GitHub

VHamMLL

A machine learning (ML) library for classification using a nearest neighbor algorithm based on Hamming distances.

You can incorporate the VHamMLL functions into your own code, or use the included Command Line Interface app ( cli.v ).

Link to html documentation for the library functions and structs

You can use VHamMLL with your own datasets, or with a selection of publicly available datasets that are widely used for demonstrating and testing ML classifiers, in the datasets directory. These files are mostly in Orange file format ; there are also datasets in ARFF (Attribute-Relation File Format) or in comma-separated-values (CSV) as used in Kaggle .

This table reports balanced accuracy results for classification of a variety of publicly available datasets.

What, another AI package? Is that necessary? And have a look here for a more complete description and potential use cases .

Glossary of terms

For interactive descriptions of the two key algorithms used by VHamMLL, download the Numbers app spreadsheets: Description of Ranking Algorithm and Description of Classification Algorithm .

Usage:

To use the VHamMLL library in an existing Vlang project:

v install holder66.vhammll

You may also need to install its dependencies, if not automatically installed:

v install vsl
v install Mewzax.chalk

In your v code, add: import holder66.vhammll

To use the library with the Command Line Interface (CLI):

First, install V, if not already installed. On MacOS, Linux etc. you need git and a C compiler (For windows or android environments, see the v lang documentation ).

In a terminal:

git clone https://github.com/vlang/v
cd v
make
sudo ./v symlink	# add v to your PATH
v install holder66.vhammll

See above re needed dependencies.

In a folder or directory that you want to use for your project, you will need to create a file with module main , and a function main() . You can do this in the terminal, or with a text editor. The file should contain:

module main
import holder66.vhammll

fn main() {
    vhammll.cli()!
}

Assuming you've named the directory or folder vhamml and the file within main.v , in the terminal: v run . followed by the command line arguments, eg v run . --help or v run . analyze <path_to_dataset_file> Command-specific help is available, like so: v run . explore --help or v run . explore -h

Note that the publicly available datasets included with the VHamMLL distribution can be found at ~/.vmodules/holder66/vhammll/datasets .

That's it!

Tutorial:

v run . examples go

Updating:

v up        # installs the latest release of V
v update    # get the latest version of the libraries, including holder66.vhammll
v .         # recompile

Getting help:

The V lang community meets on Discord

For bug reports, feature requests, etc., please raise an issue on github

Speed things up:

Use the -c (--concurrent) argument (in the CLI) to make use of available CPU cores for some vhammll functions; this may speed things up (timings are on a MacBook Pro 2019)

v main.v
./main explore ~/.vmodules/holder66/vhammll/datasets/iris.tab  # 10.157 sec
./main explore -c  ~/.vmodules/holder66/vhammll/datasets/iris.tab   # 4.910 sec

A huge speedup usually happens if you compile using the -prod (for production) option. The compilation itself takes longer, but the resulting code is highly optimized.

v -prod main.v
./main explore ~/.vmodules/holder66/vhammll/datasets/iris.tab  # 3.899 sec
./main explore -c  ~/.vmodules/holder66/vhammll/datasets/iris.tab   # 4.849 sec!!

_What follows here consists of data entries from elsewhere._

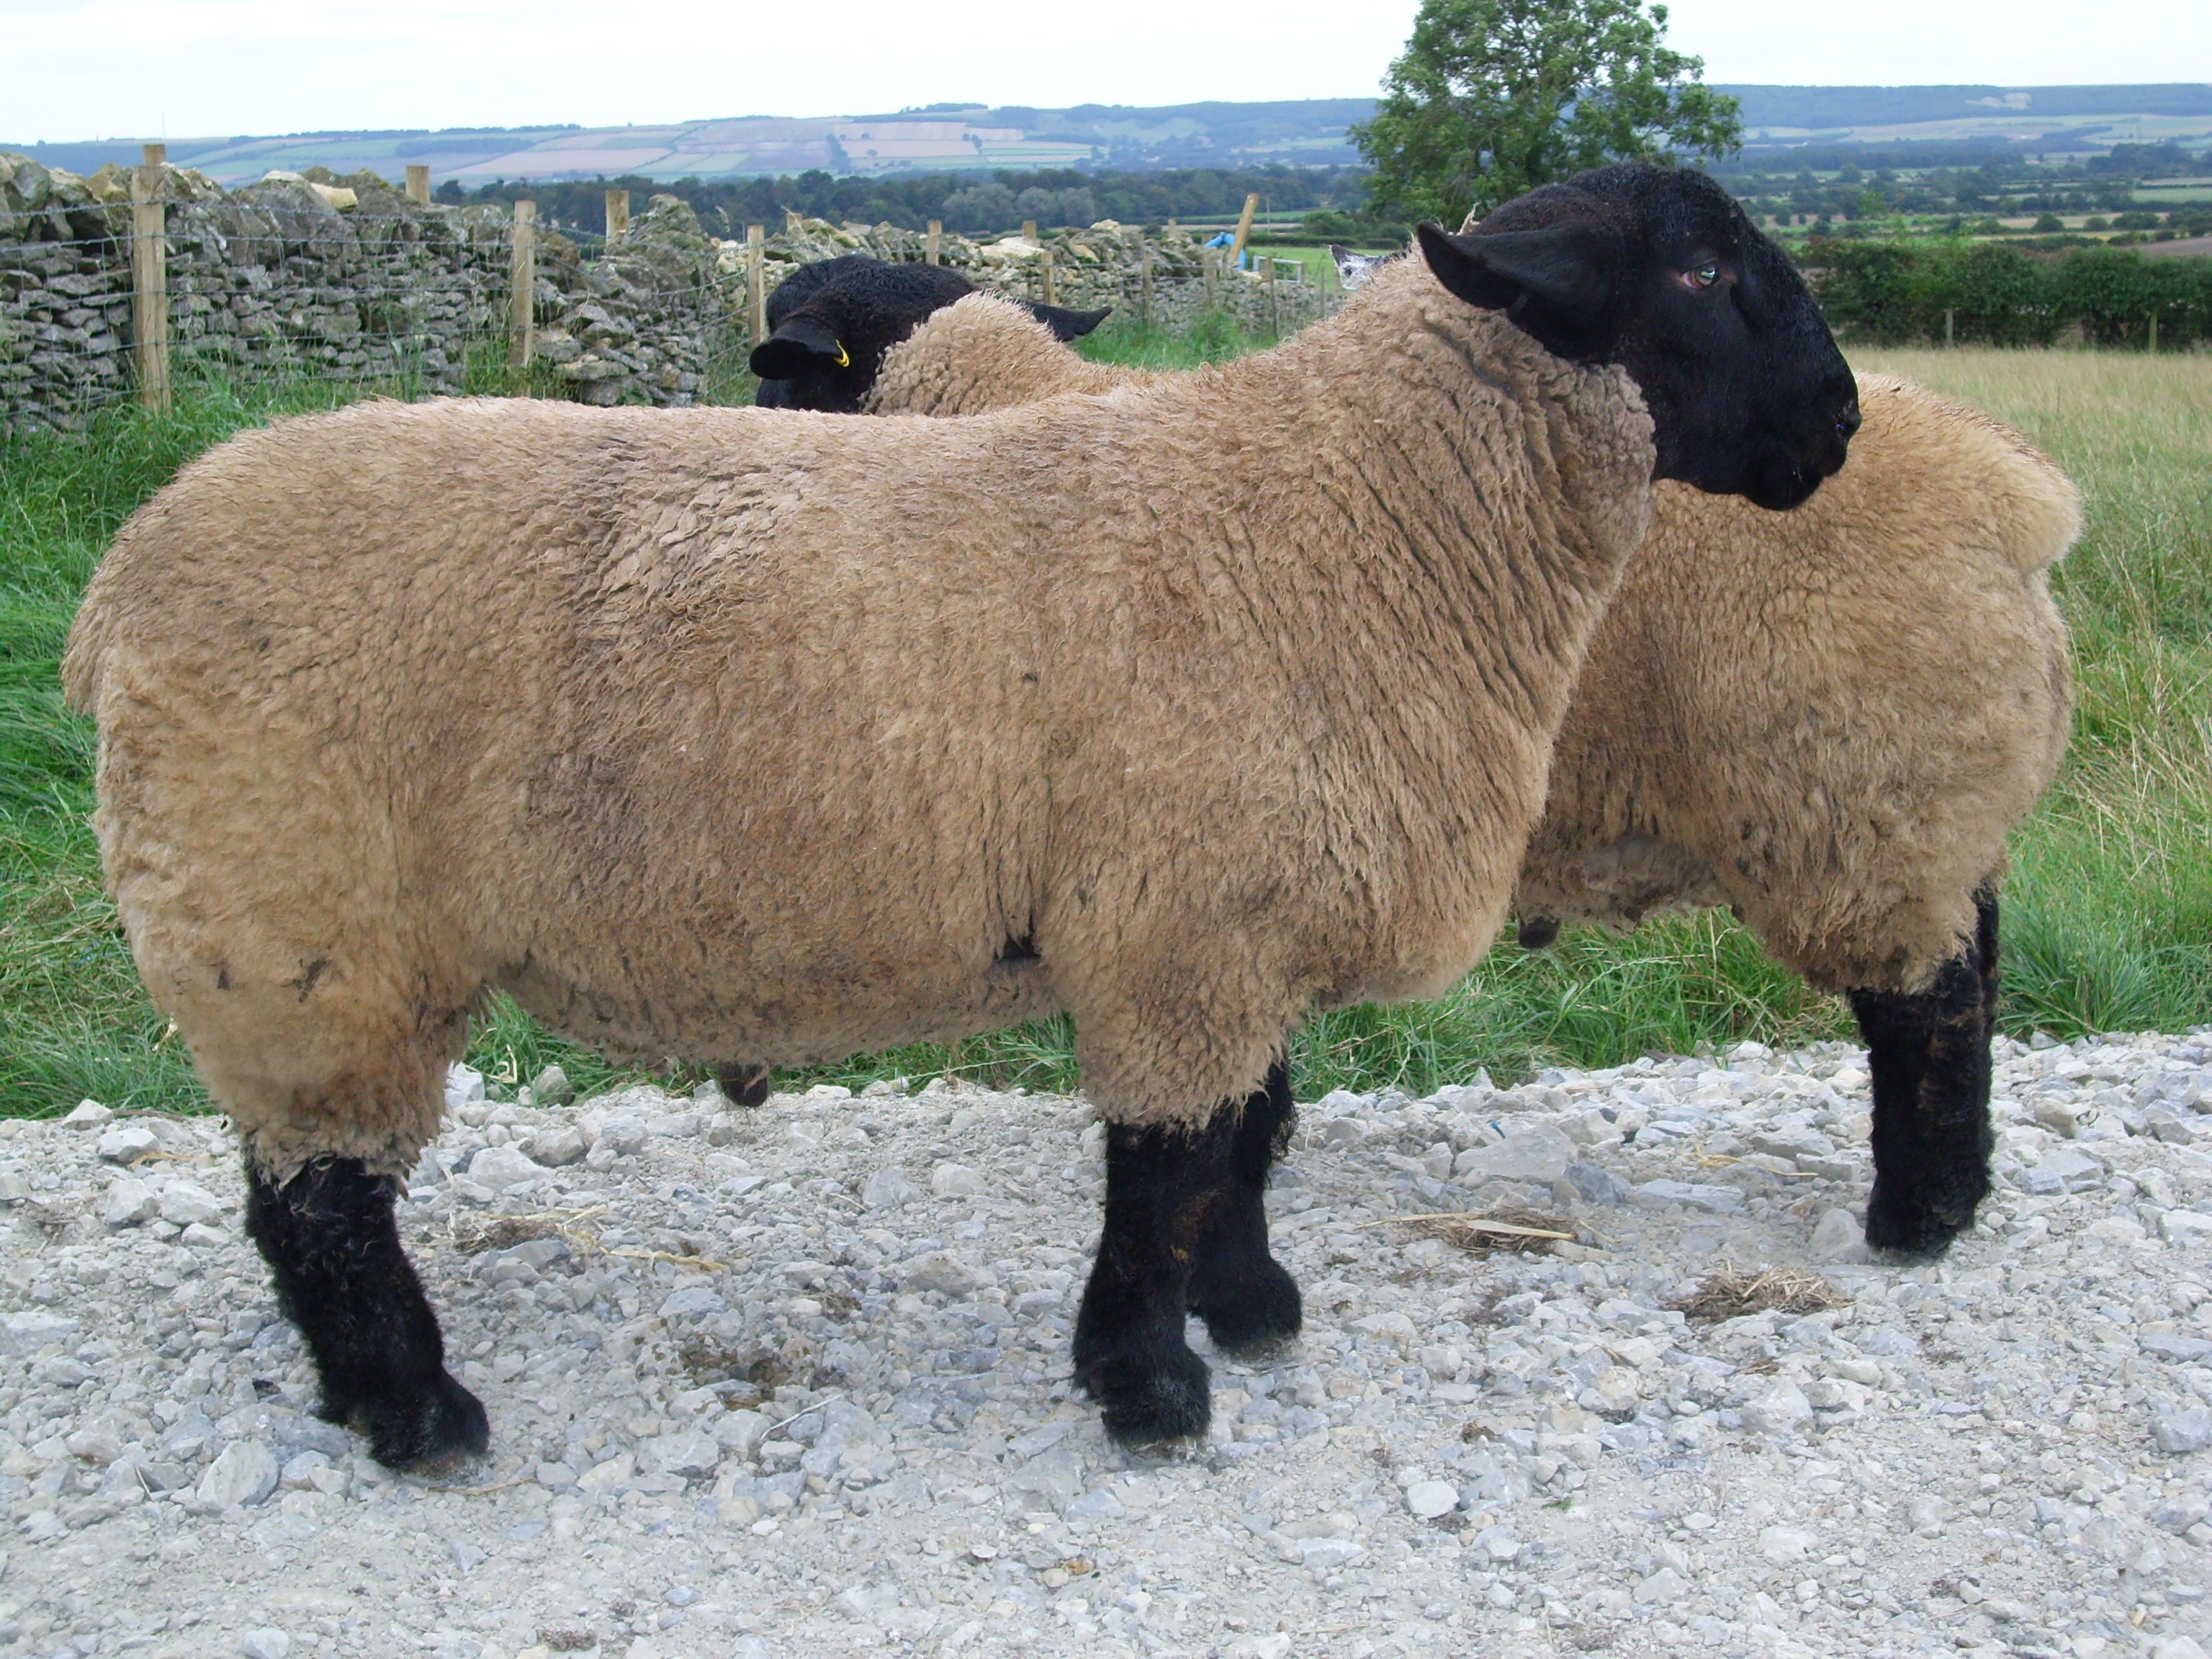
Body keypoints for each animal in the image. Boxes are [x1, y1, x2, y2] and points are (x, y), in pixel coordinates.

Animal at [63, 164, 1858, 1464]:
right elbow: (1164, 1173)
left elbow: (1246, 1141)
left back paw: (369, 1399)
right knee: (320, 1205)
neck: (1352, 517)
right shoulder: (1177, 931)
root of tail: (126, 577)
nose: (1841, 424)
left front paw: (1249, 1308)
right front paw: (1151, 1386)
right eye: (1699, 275)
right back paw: (415, 1414)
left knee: (295, 1200)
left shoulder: (1239, 922)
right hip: (295, 933)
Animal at [863, 282, 2075, 1259]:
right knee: (1980, 969)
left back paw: (1918, 1221)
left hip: (1859, 805)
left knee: (1929, 1007)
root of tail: (2014, 498)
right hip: (1940, 814)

Note that in this case, there is no speedup for -prod when the -c argument is used.

Examples showing use of the Command Line Interface

Please see examples_of_command_line_usage.md

Example: typical use case, a clinical risk calculator

Health care professionals frequently make use of calculators to inform clinical decision-making. Data regarding symptoms, findings on physical examination, laboratory and imaging results, and outcome information such as diagnosis, risk for developing a condition, or response to specific treatments, is collected for a sample of patients, and then used to form the basis of a formula that can be used to predict the outcome information of interest for a new patient, based on how their symptoms and findings, etc. compare to those in the dataset.

Please see clinical_calculator_example.md .

Example: finding useful information embedded in noise

Please see a worked example here: noisy_data.md

MNIST dataset

The mnist_train.tab file is too large to keep in the repository. If you wish to experiment with it, it can be downloaded by right-clicking on this link in a web browser, or downloaded via the command line:

wget https://henry.olders.ca/datasets/mnist_train.tab

The process of development in its early stages is described in this essay written in 1989.